Graduate Program

Clinical Psychology

Degree Name

Master of Arts (MA)

Semester of Degree Completion

2017

Thesis Director

Russell E. Gruber

Abstract

The current study was designed to explore how the variables of belief, gender, and experimenter effects regarding setting influence participants' results on a psi task. Small groups of research assistants and participants acted as senders and attempted to telepathically transmit one of four target locations to individual receivers. Sender and receiver groups were divided by gender, and answered a question on a seven-point scale regarding their belief in the existence of mental telepathy.

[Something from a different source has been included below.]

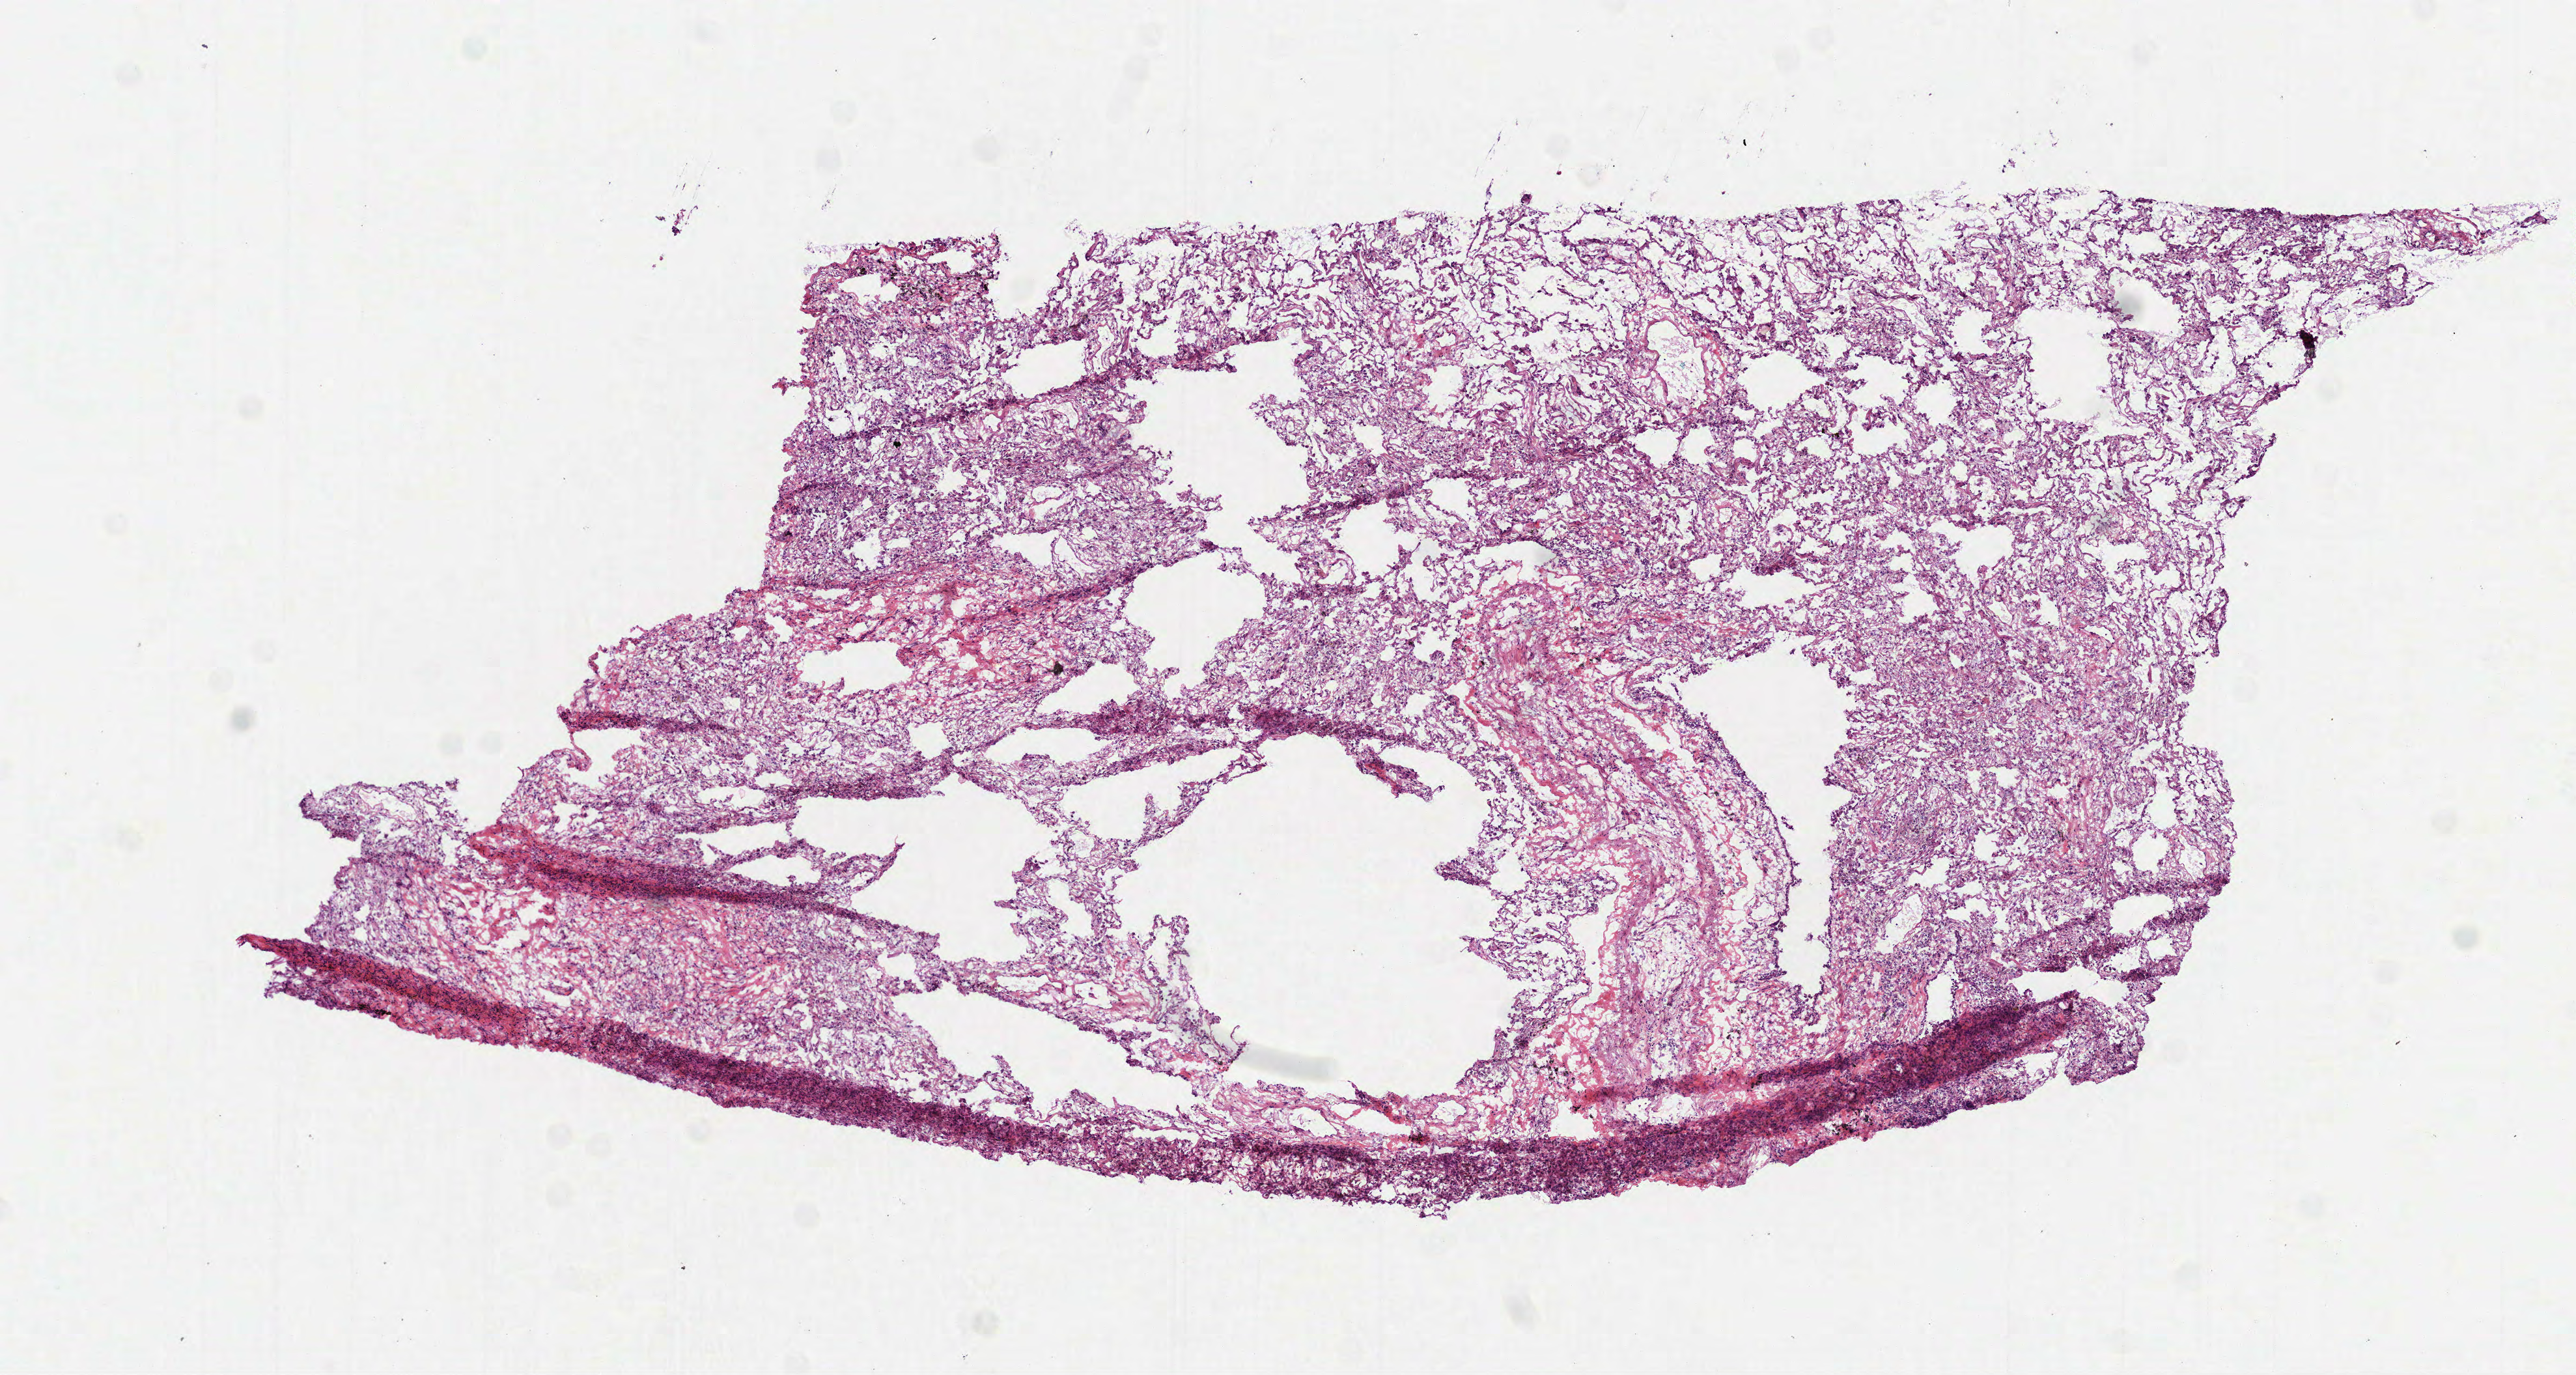
H&E-stained whole-slide image, a low-resolution overview of the entire scanned area, about 8.0 x 4.3 mm (acquisition: 40x scan), frozen section from the top of the tissue portion, sample: solid tissue normal (non-tumour tissue), lung. Male, age 83 years at initial diagnosis.
* this section: solid tissue normal sample (biorepository sample class)
* patient diagnosis: Squamous cell carcinoma, NOS (lower lobe, lung)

One run of 16 trials was completed by 53 receivers over six data collection sessions, utilizing a new website designed for the task. It was hypothesized that gender, belief, and the social atmosphere of the experiment had the potential to increase either psi-hitting or psi-missing. Results indicate that, while few group differences were found, far more participants than expected by chance produced extreme scores (scores of 4 or 12 hits out of 16 trials). By a conservative estimate of binomial probability, the odds that our data set shows such a distribution skewed away from the center and towards high and low scores are calculated at p < .002. Only female receivers were run on five of the six data collection sessions, and all extreme scores observed happened on these sessions. The odds that this occurred strictly due to chance are calculated at p = .0003.